La absurda rutina de un judío padre de familia que se ha esforzado durante toda la vida por seguir las reglas que su religión le dicta. El relato está cargado de ironía: todo aquello que supone estabilidad y amor al prójimo resulta en caos: su esposa lo engaña, su hijo lo desfalca, su hermano inquilino lo entromete en problemas legales, su alumno intenta corromperlo, sus compañeros de trabajo desconfían de él y lo traicionan con habladurías, lo peor: lo que debería ser su soporte lo confunde y presiona llevándolo al punto, como toda su vida, de “decidir” no hacer nada, dejarse llevar por las pruebas de Dios y no hacer nada, sólo seguir las reglas, aunque sea de dientes para afuera y sólo en público; los mandatos divinos, ser un hombre serio, no divertirse, no torcer el rumbo, al fin es más fácil. Hay un punto de ambigüedad en el que se vacila acerca de qué es lo correcto: seguir las leyes de Dios o seguir las que al hombre le convienen.

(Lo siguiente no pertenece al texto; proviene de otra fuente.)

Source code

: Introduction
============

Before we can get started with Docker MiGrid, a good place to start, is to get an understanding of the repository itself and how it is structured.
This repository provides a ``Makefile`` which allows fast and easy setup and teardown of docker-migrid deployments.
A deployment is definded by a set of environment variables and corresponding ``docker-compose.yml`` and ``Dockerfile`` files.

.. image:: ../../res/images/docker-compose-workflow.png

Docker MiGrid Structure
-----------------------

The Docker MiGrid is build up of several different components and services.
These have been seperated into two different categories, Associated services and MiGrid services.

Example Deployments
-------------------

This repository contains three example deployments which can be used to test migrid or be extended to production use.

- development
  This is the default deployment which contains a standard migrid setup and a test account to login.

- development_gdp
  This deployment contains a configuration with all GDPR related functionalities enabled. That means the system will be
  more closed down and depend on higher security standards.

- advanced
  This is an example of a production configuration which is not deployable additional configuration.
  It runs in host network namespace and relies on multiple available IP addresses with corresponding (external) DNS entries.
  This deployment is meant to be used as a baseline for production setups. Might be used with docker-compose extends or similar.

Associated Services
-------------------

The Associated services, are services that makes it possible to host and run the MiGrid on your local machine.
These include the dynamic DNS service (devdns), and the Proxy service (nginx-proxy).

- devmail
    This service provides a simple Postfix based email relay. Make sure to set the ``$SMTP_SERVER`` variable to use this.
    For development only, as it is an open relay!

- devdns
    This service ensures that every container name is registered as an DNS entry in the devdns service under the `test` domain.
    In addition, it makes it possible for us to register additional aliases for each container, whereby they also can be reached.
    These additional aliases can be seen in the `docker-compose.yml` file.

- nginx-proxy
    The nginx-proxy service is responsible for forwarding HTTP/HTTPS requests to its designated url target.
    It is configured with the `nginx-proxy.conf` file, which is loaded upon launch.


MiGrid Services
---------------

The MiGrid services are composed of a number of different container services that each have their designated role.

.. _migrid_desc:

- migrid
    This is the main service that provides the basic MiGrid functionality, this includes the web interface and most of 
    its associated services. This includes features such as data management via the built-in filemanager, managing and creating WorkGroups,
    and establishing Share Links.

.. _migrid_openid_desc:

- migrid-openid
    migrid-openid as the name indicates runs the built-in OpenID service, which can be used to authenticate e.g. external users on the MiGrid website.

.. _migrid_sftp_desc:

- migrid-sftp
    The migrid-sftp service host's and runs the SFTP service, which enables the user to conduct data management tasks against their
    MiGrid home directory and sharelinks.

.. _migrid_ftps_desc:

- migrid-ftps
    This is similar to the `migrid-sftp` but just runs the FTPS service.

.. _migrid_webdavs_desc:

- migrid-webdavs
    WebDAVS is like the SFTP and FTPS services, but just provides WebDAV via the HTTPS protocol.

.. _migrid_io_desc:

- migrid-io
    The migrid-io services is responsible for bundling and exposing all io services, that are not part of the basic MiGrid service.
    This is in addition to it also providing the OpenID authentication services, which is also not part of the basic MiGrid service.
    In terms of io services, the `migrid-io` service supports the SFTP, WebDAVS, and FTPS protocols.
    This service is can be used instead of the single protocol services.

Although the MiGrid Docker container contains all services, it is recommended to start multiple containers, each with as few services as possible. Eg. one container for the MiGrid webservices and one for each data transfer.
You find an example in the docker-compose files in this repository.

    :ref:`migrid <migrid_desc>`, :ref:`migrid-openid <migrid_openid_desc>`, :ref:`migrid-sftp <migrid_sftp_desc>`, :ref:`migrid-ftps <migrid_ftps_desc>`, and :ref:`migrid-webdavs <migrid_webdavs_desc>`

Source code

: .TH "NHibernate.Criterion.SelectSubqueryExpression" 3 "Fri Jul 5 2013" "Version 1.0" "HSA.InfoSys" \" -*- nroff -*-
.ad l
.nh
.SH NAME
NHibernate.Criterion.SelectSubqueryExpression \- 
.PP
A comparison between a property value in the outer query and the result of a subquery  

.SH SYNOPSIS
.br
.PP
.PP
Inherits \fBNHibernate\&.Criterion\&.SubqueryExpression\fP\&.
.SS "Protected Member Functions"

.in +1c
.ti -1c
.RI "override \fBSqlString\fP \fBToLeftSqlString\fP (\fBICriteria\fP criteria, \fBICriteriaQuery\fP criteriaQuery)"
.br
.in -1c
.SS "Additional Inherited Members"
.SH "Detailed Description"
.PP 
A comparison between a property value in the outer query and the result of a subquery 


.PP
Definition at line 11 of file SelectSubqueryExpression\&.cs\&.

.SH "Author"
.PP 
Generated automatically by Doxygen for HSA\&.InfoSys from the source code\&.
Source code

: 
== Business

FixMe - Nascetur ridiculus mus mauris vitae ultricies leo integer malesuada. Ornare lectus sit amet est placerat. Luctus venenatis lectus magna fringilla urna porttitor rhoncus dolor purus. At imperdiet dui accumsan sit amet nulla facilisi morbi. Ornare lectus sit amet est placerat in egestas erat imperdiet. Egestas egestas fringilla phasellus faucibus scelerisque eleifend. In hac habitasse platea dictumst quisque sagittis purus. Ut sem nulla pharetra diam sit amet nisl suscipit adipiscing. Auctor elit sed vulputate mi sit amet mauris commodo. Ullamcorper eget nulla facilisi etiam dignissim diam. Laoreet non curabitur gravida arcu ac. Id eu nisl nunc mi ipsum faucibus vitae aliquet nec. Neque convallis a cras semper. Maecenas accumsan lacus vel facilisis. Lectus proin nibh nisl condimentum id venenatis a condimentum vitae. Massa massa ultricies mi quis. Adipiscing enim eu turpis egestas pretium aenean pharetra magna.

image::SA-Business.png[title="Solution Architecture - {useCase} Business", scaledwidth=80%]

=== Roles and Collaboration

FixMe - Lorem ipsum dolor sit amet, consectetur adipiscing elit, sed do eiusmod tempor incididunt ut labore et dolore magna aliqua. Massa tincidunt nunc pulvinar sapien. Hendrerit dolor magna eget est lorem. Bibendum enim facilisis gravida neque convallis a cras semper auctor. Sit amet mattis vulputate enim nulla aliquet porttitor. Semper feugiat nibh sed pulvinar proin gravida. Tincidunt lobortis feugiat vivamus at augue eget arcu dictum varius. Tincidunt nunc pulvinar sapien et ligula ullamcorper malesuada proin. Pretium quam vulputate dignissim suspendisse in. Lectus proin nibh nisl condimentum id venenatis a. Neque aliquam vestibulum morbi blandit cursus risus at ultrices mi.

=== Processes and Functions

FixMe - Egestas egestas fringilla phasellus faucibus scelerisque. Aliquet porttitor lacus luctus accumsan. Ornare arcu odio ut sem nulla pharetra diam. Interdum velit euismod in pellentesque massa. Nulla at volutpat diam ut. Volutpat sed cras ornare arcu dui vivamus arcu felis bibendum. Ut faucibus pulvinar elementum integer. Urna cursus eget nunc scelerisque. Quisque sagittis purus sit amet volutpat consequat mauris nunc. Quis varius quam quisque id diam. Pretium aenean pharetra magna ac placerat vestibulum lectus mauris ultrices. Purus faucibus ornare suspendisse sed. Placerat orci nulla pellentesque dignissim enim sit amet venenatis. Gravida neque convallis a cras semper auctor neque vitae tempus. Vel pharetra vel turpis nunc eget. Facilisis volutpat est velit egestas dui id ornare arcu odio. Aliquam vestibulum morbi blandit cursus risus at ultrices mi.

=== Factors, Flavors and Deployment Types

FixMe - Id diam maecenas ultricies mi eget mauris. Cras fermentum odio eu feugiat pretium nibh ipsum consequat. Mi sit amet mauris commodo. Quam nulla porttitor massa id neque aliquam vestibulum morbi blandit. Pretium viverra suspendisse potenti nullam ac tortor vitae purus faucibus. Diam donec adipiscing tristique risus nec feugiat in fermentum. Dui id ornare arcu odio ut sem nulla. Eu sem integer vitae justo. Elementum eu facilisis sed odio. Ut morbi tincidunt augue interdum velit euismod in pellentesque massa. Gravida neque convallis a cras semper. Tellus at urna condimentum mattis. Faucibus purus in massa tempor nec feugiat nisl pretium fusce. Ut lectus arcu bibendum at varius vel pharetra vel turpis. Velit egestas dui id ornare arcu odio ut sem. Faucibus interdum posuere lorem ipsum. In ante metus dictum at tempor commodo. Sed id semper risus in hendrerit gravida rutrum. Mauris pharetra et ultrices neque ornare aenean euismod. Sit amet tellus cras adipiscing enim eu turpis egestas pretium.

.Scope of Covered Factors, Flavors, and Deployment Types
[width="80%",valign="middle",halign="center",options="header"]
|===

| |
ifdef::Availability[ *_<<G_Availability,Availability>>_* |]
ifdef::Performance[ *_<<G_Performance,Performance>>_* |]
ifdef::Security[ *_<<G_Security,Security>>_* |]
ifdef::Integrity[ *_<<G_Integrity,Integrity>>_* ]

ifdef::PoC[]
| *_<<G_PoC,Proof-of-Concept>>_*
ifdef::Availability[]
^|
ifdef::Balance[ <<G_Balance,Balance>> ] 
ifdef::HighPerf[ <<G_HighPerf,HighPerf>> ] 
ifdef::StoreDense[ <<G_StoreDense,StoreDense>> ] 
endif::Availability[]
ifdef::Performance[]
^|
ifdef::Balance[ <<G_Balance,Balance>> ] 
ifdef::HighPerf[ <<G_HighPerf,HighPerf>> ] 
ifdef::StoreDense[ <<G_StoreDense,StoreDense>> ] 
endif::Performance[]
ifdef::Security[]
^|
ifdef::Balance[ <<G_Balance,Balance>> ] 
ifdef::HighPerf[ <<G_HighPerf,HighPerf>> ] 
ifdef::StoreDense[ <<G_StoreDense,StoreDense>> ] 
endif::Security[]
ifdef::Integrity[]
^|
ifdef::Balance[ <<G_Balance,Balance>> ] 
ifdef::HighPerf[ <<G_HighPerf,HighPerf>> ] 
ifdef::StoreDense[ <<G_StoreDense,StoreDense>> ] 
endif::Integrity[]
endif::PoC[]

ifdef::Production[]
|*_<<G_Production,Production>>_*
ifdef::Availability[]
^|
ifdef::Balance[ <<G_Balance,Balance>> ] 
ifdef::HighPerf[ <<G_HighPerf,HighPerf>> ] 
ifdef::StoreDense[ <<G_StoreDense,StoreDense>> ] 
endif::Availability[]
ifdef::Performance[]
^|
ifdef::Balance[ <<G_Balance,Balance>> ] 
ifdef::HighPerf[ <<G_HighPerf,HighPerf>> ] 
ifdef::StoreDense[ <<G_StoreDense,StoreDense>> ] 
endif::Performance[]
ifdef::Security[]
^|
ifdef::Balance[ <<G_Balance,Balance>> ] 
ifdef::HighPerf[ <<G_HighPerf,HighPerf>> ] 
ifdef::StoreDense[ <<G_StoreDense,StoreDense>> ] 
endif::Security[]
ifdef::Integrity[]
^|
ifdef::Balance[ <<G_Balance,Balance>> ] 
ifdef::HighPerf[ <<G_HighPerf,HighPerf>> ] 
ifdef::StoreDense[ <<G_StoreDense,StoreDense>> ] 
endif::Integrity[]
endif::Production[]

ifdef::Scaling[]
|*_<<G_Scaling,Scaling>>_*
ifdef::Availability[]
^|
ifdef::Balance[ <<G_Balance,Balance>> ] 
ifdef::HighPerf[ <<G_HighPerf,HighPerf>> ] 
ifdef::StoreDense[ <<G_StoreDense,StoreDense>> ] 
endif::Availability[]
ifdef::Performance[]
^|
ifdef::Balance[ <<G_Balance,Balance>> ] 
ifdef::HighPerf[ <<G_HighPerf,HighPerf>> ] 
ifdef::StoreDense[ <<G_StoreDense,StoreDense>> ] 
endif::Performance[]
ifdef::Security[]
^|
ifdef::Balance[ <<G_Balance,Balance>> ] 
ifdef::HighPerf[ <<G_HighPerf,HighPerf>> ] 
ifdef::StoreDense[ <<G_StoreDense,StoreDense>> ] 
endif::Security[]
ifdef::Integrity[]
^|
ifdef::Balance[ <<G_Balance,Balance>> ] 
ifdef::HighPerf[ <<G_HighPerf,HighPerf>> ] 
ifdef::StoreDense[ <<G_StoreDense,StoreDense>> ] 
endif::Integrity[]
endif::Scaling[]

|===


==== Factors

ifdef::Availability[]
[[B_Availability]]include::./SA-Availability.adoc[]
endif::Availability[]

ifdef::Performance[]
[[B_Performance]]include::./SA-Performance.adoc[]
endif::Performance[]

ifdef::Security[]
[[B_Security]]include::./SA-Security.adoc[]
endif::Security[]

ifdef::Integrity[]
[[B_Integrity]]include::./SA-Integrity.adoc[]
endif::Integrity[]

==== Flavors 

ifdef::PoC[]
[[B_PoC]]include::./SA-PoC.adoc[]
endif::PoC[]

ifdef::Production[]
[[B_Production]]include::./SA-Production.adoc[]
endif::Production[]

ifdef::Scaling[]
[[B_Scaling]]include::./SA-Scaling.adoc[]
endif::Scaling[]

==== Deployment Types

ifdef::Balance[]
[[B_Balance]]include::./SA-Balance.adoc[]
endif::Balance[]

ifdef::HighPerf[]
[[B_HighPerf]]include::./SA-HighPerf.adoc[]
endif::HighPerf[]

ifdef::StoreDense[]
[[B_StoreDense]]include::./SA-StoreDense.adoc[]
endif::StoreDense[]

Una vida de apariencias porque aparentemente el protagonista en realidad no siente nada por su esposa y no sabe cómo fue a meterse en ese carrusel pero siempre es más fácil no decidir nada, dejar que el sistema le diga por dónde. Una vida de apariencias porque las reglas se siguen no porque se entiendan o se crea en ellas sino porque es lo que hay, una vida de apariencias porque no hay una comprensión profunda de nada: la sociedad estadounidense acechada por el miedo al otro, la competencia, el repunte económico, la comodidad, el sexo.

Con acertada elección de actores y locaciones, la fotografía enfocada en detalles que resaltaban la monotonía: el vestuario, la decoración y la recreación de ambientes y barrios. La construcción de la verosimilitud judía/familiar son estupendos; el tiempo narrativo es de una sutil delicia en escenas como en la que él se sube a la azotea, las conversaciones con la esposa, los días en la escuela, las horas en el hotel, la visita a la vecina atractiva. El final es una especie de promesa de vuelta de tuerca (pues tal parece que por fin decide algo, elige no ir por el camino “moralmente correcto”), pero aunque lo haya, nadie parece darse cuenta, ni el propio protagonista advierte que salió de una crisis sin apenas rectificar sus pasos.